Limitations & Future Work

  • Even for the best T5-Iter5, the EPR is only 7.4% (on EntailmentBank), which is still far from the theoretical upper bound (EPR@16-Oracle \(\approx 31\%\)).
  • The study uses T5-base (220M) and does not explore the potential of larger models.
  • Datasets lack linguistically controlled minimal pairs, which might miss fine-grained semantic differences.
  • EPR@K-Oracle evaluation is NP-complete, requiring approximations in practical computation.
  • Future Work: (1) Utilize larger pre-trained models (e.g., T5-XXL or LLMs) as backbones; (2) Integrate classical linguistic knowledge to constrain the structures of generated FOL.
  • The negative conclusion of Bos (2014) regarding the failure of FOL on single-premise RTE is extended to multi-premise scenarios.
  • BRIO was originally designed for ranking training in summarization tasks; this paper innovatively applies it to execution-guided semantic parsing.
  • The approach is conceptually similar to online iterative training strategies in RLHF (such as Iterative DPO and Self-Play).
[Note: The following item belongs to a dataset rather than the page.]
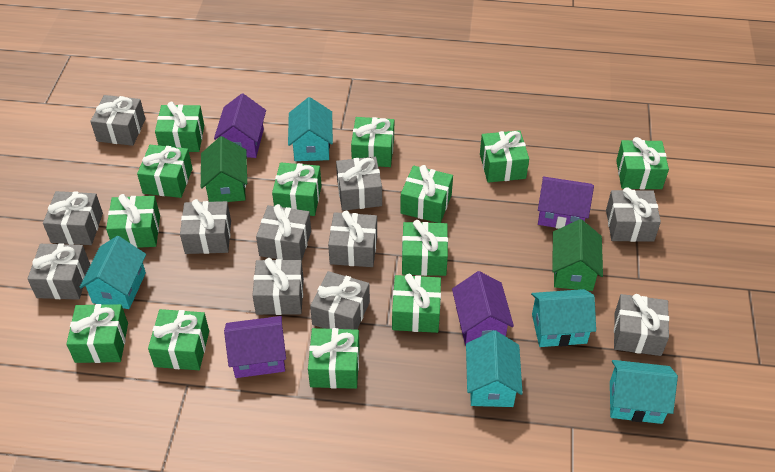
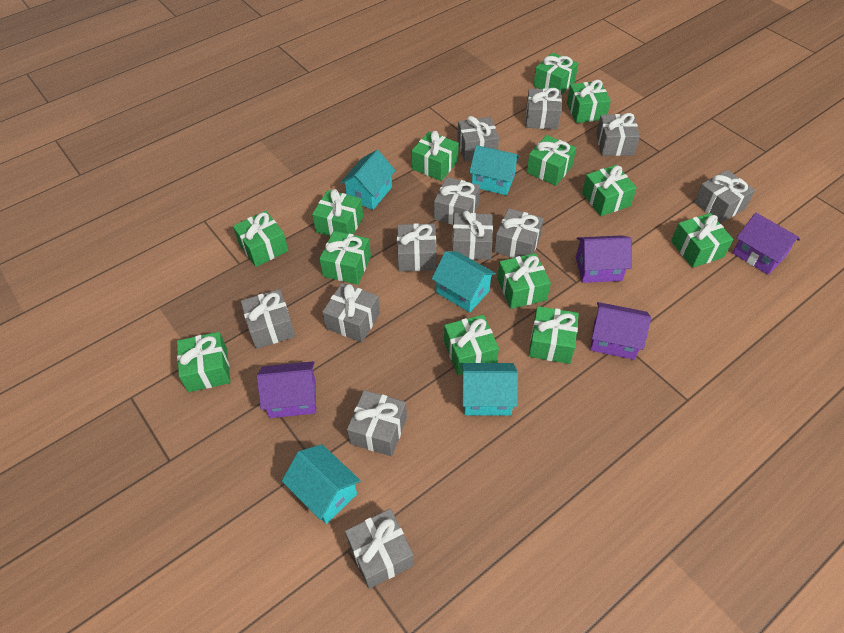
green house: [201,136,247,202] [552,219,603,291] = 2 -> none = 0
grey gift: [27,243,90,300] [43,191,103,245] [90,95,146,146] [180,199,231,254] [252,258,304,315] [256,204,311,261] [310,271,370,329] [328,211,377,267] [336,157,382,211] [606,187,661,242] [614,294,669,356] = 11 -> [241,289,295,349] [322,283,380,342] [345,509,414,589] [347,390,407,456] [397,223,436,272] [434,177,480,225] [452,210,493,260] [457,116,499,161] [494,208,544,258] [526,88,562,130] [596,113,640,156] [694,170,755,223] = 12

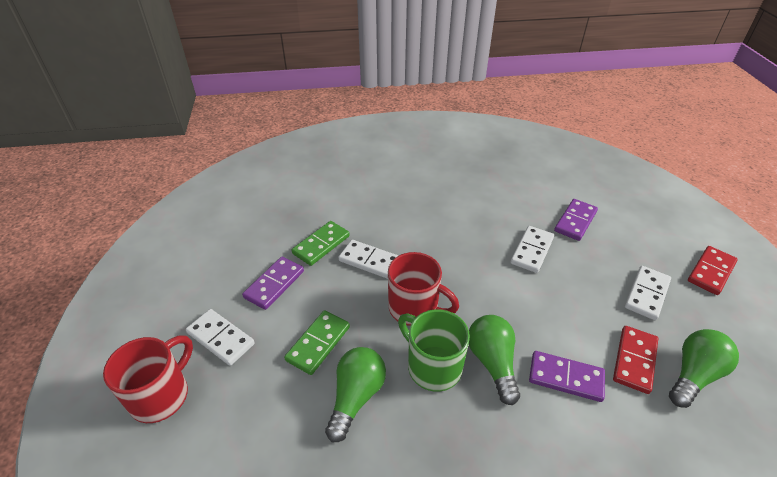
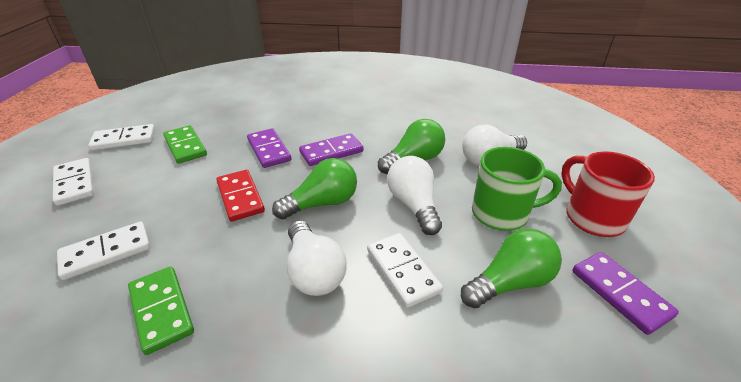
red domino: [613,326,658,394] [688,246,738,295] = 2 -> [216,170,265,222] = 1
red mug: [103,336,193,423] [388,252,459,326] = 2 -> [561,151,655,237] = 1
white light bulb: none = 0 -> [287,221,347,296] [387,156,442,235] [462,124,527,166] = 3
  • Pipelines like Logic-LM (LLM + FOL + Prover) are effective on synthetic data but fail to generalize; this paper provides quantitative evidence for this phenomenon.

Rating

  • Novelty: ⭐⭐⭐⭐⭐ Formally defining the EPF task and EPR metrics is a community-level contribution, and the iterative learning-to-rank method is novel.
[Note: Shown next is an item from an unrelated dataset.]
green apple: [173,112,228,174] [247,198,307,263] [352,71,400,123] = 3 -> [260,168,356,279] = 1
  • Experimental Thoroughness: ⭐⭐⭐⭐ Three datasets, multiple baselines, reasoning type analyses, and cross-domain analyses, though the absolute EPR values remain relatively low.
  • Writing Quality: ⭐⭐⭐⭐⭐ Rigorous problem definition, clear metric definitions, and step-by-step progressive analysis.
  • Value: ⭐⭐⭐⭐ Provides a new research framework and benchmark for the long-standing challenge of "using FOL for natural language inference".